Dr. Wenqi Hu comes from South West China. He received his Ph.D. from the University of Hawaii in 2014. He has been working on soft millirobots since he joined the Physical Intelligence Department team in Stuttgart back in 2014.
Ziyu Ren is a Ph.D. student in the Physical Intelligence Department at the Max Planck Institute for Intelligent Systems in Stuttgart. Ziyu received his BSc and MSc degrees in mechanical engineering from Beihang University, China in 2014 and 2017. In his Ph.D. he focuses on developing magnetic soft millirobots.
Prof. Dr. Metin Sitti has been the Director of the Physical Intelligence Department at the Max Planck Institute for Intelligent Systems in Stuttgart, Germany since 2014. As his current ancillary academic positions, he is a professor at ETH Zurich, Switzerland, professor at Koç University, Turkey, and an honorary professor at the University of Stuttgart, Germany. He was a professor in the Department of Mechanical Engineering and Robotics Institute at Carnegie Mellon University, Pittsburgh, USA (2002-2014), and a research scientist at the University of California at Berkeley, USA (1999-2002). He received the BSc (1992) and MSc (1994) degrees in electrical and electronics engineering and physics from Boğaziçi University, Turkey, and the Ph.D. degree (1999) in electrical engineering from the University of Tokyo, Japan.

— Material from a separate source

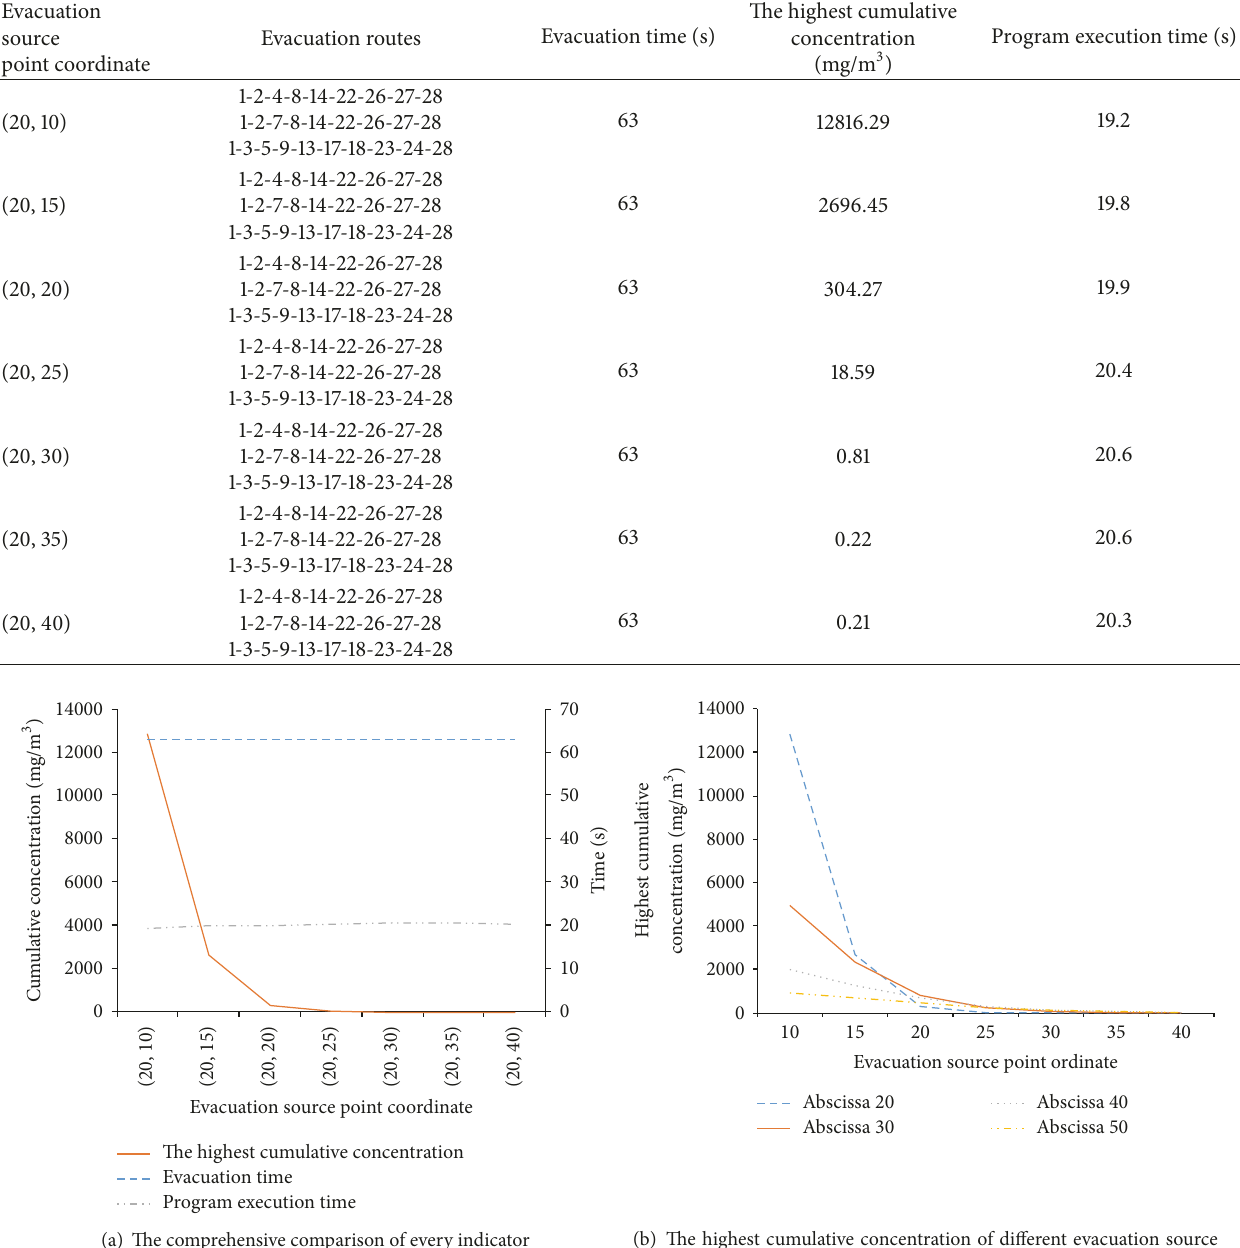
Figure 8: The results of different evacuation source point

Sitti and his team aim to understand the principles of design, locomotion, perception, learning, and control of small-scale mobile robots made of smart and soft materials. The intelligence of such robots mainly comes from their physical design, material, adaptation, and self-organization more than from their computational intelligence. Such physical intelligence methods are essential for small-scale milli- and micro-robots especially due to their inherently limited on-board computation, actuation, powering, perception, and control capabilities. Sitti envisions his novel small-scale robotic systems to be applied in healthcare, bioengineering, manufacturing, or environmental monitoring to name a few.